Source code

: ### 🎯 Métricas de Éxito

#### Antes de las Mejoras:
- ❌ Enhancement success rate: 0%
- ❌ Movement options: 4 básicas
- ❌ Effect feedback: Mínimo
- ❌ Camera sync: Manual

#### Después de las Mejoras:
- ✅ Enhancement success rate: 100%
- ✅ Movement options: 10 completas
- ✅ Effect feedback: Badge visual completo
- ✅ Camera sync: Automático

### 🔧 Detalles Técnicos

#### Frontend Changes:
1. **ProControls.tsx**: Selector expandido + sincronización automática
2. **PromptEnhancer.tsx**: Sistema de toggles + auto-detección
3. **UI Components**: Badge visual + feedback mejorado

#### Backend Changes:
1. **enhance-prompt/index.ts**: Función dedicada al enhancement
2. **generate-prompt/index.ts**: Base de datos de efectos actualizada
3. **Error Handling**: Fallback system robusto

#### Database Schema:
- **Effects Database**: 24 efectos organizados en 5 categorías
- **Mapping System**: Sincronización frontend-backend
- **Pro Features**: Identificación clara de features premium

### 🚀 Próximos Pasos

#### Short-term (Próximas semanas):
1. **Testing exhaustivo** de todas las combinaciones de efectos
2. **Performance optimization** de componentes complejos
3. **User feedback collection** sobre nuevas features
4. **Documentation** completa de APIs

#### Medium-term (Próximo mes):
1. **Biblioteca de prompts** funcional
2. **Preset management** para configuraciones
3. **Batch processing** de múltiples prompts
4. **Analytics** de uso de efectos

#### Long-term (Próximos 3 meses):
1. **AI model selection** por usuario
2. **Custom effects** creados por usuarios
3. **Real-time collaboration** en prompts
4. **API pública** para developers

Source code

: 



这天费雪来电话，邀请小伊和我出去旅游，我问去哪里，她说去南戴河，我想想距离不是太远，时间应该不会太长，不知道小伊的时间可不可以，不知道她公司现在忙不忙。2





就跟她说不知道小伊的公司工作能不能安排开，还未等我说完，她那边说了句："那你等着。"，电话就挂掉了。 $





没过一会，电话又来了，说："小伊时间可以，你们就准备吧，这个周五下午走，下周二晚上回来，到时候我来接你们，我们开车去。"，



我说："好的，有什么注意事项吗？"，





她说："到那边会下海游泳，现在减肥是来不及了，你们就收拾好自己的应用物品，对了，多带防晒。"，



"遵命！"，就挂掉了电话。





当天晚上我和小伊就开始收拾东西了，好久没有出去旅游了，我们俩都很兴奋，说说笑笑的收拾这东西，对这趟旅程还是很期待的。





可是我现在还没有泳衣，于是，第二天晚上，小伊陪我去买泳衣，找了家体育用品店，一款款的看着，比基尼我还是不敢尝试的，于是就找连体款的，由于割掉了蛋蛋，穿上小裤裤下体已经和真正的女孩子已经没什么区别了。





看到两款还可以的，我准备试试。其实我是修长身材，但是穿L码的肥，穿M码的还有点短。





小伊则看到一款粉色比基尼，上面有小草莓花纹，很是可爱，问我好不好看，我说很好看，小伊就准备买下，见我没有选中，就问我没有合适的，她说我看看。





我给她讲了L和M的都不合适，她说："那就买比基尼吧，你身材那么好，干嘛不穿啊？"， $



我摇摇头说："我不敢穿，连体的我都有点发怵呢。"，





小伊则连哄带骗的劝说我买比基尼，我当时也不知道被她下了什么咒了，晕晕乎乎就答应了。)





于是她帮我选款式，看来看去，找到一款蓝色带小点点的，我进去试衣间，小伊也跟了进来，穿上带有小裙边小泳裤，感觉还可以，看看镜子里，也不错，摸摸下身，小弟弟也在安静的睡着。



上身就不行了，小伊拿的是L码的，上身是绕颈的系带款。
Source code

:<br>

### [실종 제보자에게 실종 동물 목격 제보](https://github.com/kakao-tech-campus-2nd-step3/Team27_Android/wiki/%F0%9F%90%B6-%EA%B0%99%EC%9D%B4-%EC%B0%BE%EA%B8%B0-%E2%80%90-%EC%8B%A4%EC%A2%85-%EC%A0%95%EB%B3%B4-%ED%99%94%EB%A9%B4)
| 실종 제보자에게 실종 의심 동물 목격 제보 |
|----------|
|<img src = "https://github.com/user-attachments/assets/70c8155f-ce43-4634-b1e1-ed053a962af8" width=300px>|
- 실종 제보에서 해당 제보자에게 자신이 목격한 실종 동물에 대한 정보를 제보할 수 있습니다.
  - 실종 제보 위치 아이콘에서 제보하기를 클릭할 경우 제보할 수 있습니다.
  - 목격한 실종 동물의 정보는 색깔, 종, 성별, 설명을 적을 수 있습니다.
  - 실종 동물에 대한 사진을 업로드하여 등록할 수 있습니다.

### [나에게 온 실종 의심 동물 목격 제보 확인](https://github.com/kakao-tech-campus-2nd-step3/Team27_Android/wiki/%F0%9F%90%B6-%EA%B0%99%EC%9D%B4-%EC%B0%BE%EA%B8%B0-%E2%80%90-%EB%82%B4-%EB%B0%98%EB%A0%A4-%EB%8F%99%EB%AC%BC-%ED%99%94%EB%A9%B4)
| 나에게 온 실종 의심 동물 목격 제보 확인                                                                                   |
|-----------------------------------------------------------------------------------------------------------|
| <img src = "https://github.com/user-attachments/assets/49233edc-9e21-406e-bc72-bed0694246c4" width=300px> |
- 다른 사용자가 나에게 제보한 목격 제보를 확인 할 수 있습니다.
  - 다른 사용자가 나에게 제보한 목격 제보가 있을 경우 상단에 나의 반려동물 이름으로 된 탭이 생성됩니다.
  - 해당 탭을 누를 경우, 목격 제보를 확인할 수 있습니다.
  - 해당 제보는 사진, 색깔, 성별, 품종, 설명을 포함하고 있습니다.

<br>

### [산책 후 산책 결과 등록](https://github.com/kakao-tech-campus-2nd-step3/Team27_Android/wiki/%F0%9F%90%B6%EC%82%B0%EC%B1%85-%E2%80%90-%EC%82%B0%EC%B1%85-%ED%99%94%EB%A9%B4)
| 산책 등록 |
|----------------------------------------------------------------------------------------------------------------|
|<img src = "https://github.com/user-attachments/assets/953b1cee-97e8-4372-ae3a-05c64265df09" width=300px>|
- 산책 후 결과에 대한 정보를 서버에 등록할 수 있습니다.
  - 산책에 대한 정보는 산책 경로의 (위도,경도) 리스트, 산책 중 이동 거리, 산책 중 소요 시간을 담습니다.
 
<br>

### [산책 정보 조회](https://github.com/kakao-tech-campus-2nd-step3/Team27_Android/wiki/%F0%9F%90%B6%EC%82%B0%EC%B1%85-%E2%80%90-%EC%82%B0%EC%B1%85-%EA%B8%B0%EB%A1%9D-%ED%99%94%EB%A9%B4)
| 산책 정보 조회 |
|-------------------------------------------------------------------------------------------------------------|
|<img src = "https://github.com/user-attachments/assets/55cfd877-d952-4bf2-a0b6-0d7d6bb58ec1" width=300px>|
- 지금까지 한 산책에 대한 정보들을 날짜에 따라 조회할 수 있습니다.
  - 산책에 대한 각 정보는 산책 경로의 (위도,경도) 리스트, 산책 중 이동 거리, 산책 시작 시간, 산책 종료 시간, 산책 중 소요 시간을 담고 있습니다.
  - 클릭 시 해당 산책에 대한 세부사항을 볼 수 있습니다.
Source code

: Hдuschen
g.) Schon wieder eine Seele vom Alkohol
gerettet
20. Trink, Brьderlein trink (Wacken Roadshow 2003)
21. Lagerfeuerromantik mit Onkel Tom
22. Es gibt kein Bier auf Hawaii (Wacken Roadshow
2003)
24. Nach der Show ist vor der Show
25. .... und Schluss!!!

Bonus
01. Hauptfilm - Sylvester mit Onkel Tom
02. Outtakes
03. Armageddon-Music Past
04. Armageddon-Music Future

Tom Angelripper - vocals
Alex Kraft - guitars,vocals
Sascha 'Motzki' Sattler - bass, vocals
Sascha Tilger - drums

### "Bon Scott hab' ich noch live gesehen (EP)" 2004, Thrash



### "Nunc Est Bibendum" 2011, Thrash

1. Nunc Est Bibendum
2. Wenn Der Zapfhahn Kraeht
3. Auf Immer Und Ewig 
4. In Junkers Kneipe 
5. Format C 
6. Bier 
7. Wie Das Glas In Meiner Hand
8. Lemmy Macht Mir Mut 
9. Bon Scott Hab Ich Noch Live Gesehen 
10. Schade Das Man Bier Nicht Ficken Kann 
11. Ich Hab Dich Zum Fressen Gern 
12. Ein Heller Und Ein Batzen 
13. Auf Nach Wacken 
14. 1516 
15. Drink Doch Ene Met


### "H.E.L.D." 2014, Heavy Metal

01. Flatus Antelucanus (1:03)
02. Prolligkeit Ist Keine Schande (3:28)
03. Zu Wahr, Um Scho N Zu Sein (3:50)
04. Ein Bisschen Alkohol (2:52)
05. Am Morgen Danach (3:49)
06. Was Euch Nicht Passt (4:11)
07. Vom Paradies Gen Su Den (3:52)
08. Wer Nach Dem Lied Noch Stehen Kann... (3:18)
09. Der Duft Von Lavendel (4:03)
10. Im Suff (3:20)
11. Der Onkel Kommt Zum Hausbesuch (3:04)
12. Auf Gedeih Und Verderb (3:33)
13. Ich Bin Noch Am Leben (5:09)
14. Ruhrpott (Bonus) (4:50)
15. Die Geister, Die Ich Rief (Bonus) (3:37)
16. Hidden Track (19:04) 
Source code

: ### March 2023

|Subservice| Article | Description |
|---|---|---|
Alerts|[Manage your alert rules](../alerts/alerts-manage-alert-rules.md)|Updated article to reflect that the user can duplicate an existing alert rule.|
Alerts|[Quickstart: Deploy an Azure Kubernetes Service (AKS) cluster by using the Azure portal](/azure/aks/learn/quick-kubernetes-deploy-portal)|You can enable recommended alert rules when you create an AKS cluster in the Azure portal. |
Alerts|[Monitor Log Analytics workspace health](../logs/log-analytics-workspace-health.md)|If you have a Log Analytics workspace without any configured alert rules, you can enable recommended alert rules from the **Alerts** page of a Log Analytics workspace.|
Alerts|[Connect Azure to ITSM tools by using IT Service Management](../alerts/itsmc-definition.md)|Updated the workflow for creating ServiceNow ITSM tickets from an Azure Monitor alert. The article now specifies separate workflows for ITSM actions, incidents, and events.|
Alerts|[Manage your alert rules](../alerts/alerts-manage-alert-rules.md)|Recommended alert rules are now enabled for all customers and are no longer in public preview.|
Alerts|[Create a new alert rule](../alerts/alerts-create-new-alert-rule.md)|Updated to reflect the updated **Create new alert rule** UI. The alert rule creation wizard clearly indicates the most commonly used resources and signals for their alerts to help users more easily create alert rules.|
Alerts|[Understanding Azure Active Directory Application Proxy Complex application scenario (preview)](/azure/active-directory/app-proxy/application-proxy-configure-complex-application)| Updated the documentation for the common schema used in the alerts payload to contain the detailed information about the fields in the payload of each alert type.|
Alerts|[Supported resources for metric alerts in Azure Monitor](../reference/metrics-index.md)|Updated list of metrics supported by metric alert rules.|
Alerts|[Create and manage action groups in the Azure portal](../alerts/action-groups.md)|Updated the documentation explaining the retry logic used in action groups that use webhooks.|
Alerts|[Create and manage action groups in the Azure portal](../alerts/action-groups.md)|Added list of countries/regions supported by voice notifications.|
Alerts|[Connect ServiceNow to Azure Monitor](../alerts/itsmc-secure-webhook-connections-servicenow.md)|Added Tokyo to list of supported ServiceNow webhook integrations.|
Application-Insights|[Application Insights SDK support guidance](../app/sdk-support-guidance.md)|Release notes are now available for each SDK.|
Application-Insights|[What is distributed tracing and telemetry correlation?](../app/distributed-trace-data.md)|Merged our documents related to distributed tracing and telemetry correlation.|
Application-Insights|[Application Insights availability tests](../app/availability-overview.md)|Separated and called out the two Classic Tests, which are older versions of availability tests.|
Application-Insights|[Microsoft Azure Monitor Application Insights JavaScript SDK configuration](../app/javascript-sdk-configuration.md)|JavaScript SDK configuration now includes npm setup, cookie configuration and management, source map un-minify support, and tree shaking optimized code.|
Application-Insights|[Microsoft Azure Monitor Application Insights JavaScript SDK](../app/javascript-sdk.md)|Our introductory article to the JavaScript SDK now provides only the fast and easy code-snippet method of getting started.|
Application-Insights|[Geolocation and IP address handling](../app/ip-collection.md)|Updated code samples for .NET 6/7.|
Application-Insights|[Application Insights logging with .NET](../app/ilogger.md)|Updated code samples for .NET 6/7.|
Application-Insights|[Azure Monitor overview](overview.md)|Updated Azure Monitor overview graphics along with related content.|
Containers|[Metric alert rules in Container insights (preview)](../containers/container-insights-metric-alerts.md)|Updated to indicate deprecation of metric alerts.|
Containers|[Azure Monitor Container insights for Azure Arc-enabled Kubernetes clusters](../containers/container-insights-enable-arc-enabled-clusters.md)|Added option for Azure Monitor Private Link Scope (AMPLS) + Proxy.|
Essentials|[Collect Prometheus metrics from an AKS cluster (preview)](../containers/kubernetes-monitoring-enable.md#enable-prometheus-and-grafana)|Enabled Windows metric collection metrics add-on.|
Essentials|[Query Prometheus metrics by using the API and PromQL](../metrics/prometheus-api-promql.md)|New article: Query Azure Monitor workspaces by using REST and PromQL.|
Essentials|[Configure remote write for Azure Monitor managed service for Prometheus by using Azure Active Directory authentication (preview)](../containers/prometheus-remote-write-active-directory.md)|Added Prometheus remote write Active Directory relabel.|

| Written task |
Reproduce everything from the start of the entries down to the line containing "4. **Documentation** completa de APIs", switching "Camera sync" to "Camera synchronization" and leaving all else unchanged.

| Solution to the exercise |
Source code

: ### 🎯 Métricas de Éxito

#### Antes de las Mejoras:
- ❌ Enhancement success rate: 0%
- ❌ Movement options: 4 básicas
- ❌ Effect feedback: Mínimo
- ❌ Camera synchronization: Manual

#### Después de las Mejoras:
- ✅ Enhancement success rate: 100%
- ✅ Movement options: 10 completas
- ✅ Effect feedback: Badge visual completo
- ✅ Camera synchronization: Automático

### 🔧 Detalles Técnicos

#### Frontend Changes:
1. **ProControls.tsx**: Selector expandido + sincronización automática
2. **PromptEnhancer.tsx**: Sistema de toggles + auto-detección
3. **UI Components**: Badge visual + feedback mejorado

#### Backend Changes:
1. **enhance-prompt/index.ts**: Función dedicada al enhancement
2. **generate-prompt/index.ts**: Base de datos de efectos actualizada
3. **Error Handling**: Fallback system robusto

#### Database Schema:
- **Effects Database**: 24 efectos organizados en 5 categorías
- **Mapping System**: Sincronización frontend-backend
- **Pro Features**: Identificación clara de features premium

### 🚀 Próximos Pasos

#### Short-term (Próximas semanas):
1. **Testing exhaustivo** de todas las combinaciones de efectos
2. **Performance optimization** de componentes complejos
3. **User feedback collection** sobre nuevas features
4. **Documentation** completa de APIs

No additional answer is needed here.